- **Job A**
In the risk factors text, revise the passage that begins at "Any delays in" and stops after "products or services.", putting "outside companies" in place of "third parties".
- **Job B**
Translate this sentence from the risk factors text into Spanish: "Our software development efforts have been delayed in the past."
- **Job C**
According to the risk factors text, an interruption in service or a loss of customer information could hurt the ability to attract and keep certain groups. List all of those groups.

WE MAY EXPERIENCE INTERRUPTIONS IN SERVICE DUE TO ERRORS OR INADEQUACIES IN OUR
SOFTWARE AND SYSTEM ARCHITECTURE, WHICH MAY RESULT IN SIGNIFICANT COSTS, A
DECREASE IN REVENUES AND A DECLINE IN OUR STOCK PRICE.

    The ability to provide the myTalk and Portico services and the services of
our partners depends on the integrity of our software, computer hardware systems
and network infrastructure. We have encountered, and may encounter in the
future, errors in our software and our system design. These errors may be
expensive to correct, and could result in substantial interruptions in our
service.

    Since the launch of our myTalk service and the Excite@Home Voicemail
service, we have experienced interruptions in service due to increases in the
number of users served by our network operations center. In the event that we
experience sudden increases in the number of users of the services hosted in our
network operations center or we are successful in establishing other
relationships with partners with large existing customer bases, our network
operations center may not be capable of meeting the resulting increase in
demand. A sudden increase in demand could lead to slow-downs or failures in
services hosted by General Magic. Furthermore, we presently do not have
redundant, multiple site capacity in the event of a technical failure of our
services or a natural disaster.

    Any damage to or failure of our systems could lead to interruptions in
service and/or the loss of customer information. Such interruptions or loss
could damage our reputation and ability to attract and retain subscribers,
partners, sponsors, and advertisers, and we may experience negative publicity
that could adversely affect our stock price.

WE MAY EXPERIENCE DELAYS IN PRODUCT DEVELOPMENT, WHICH COULD ADVERSELY AFFECT
OUR REVENUES OR RESULTS OF OPERATIONS.

    Any delays in product development or market launch could adversely affect
our revenues or results of operations. To be successful, we must continue to
develop and enhance technologies to enable us to offer our General Magic branded
services and to supply other voice-enabled services to third parties. Software
product development schedules are difficult to predict because they involve
creativity and the use of new development tools and learning processes. Our
software development efforts have been delayed in the past. In addition to
software development delays, we may also experience delays in other aspects of
product development. Any product development delays could delay or prevent
successful introduction or marketing of new or improved products or services or
the delivery of new versions of our products or services.

THE FAILURE OR UNAVAILABILITY OF THIRD-PARTY TECHNOLOGIES AND SERVICES COULD
LIMIT OUR ABILITY TO GENERATE REVENUES.

- **Entries shown**

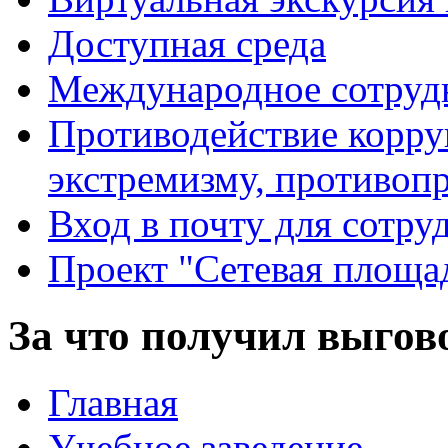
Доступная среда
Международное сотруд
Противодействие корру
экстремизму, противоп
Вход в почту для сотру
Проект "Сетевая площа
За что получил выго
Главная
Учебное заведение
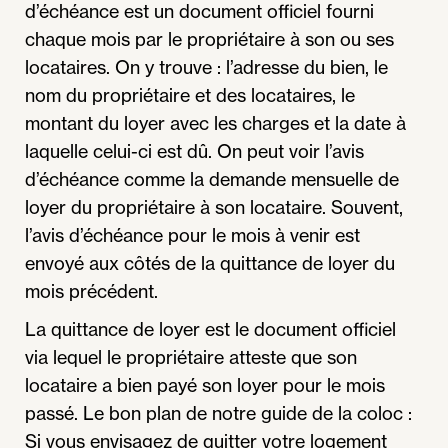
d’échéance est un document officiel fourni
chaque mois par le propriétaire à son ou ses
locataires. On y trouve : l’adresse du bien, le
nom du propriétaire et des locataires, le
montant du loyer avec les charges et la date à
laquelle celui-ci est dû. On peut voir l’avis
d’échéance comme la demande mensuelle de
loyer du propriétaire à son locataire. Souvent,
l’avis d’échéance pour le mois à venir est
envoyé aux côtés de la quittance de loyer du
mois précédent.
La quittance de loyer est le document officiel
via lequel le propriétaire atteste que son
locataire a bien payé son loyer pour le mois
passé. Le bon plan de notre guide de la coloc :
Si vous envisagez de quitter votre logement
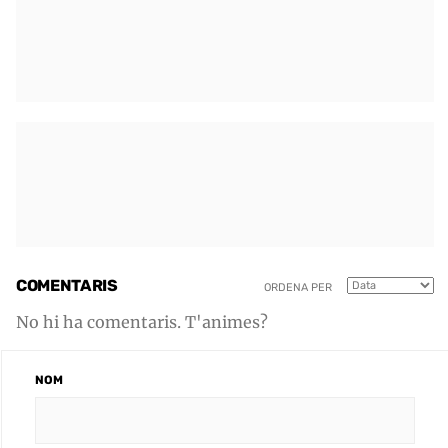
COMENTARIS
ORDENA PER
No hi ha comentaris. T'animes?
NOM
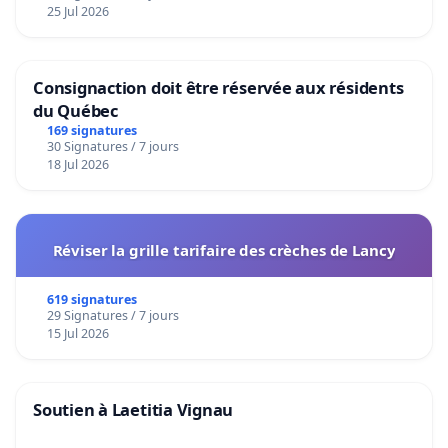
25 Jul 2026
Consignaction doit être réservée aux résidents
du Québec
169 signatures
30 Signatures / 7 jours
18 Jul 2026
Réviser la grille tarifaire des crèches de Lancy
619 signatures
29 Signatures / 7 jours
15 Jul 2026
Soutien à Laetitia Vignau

--

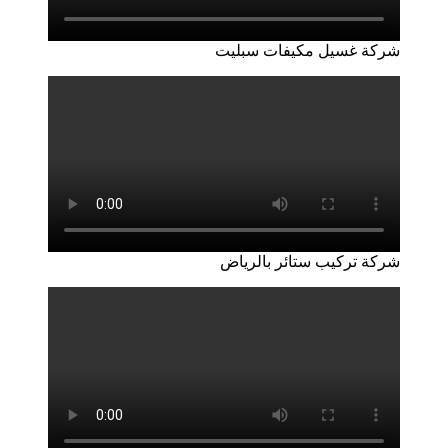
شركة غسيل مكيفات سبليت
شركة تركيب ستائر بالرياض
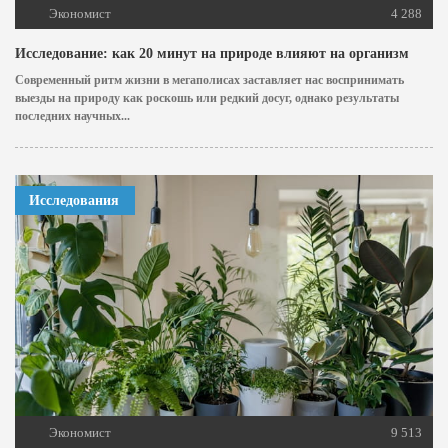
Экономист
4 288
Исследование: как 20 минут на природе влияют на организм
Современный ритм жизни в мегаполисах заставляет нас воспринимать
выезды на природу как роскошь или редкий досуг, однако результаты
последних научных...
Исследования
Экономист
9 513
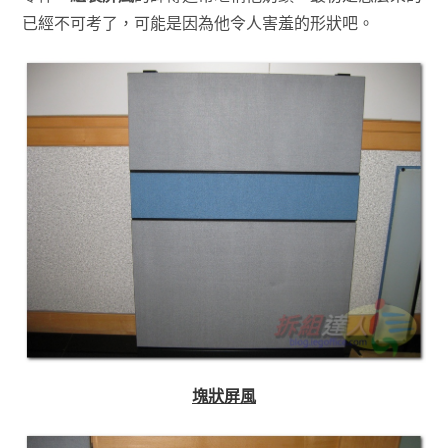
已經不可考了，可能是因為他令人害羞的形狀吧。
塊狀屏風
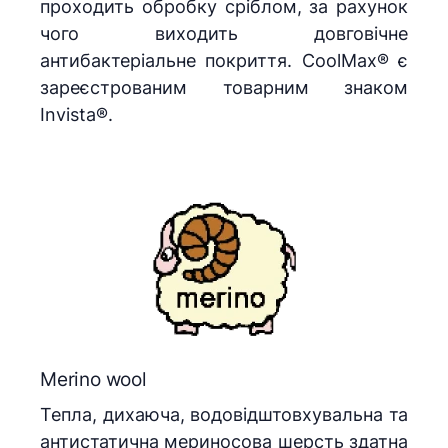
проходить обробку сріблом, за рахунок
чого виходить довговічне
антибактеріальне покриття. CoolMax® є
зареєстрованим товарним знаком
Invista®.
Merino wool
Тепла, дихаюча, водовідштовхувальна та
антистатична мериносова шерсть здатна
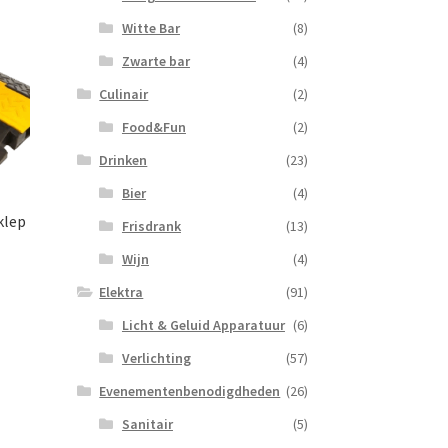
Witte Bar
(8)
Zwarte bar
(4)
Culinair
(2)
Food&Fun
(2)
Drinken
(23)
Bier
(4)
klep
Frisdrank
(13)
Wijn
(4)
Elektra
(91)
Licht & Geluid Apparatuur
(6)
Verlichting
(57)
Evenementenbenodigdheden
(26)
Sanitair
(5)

- **Written response A**
Any delays in product development or market launch could adversely affect
our revenues or results of operations. To be successful, we must continue to
develop and enhance technologies to enable us to offer our General Magic branded
services and to supply other voice-enabled services to outside companies. Software
product development schedules are difficult to predict because they involve
creativity and the use of new development tools and learning processes. Our
software development efforts have been delayed in the past. In addition to
software development delays, we may also experience delays in other aspects of
product development. Any product development delays could delay or prevent
successful introduction or marketing of new or improved products or services or
the delivery of new versions of our products or services.

- **Written response B**
Nuestros esfuerzos de desarrollo de software se han retrasado en el pasado.

- **Written response C**
- Subscribers
- Partners
- Sponsors
- Advertisers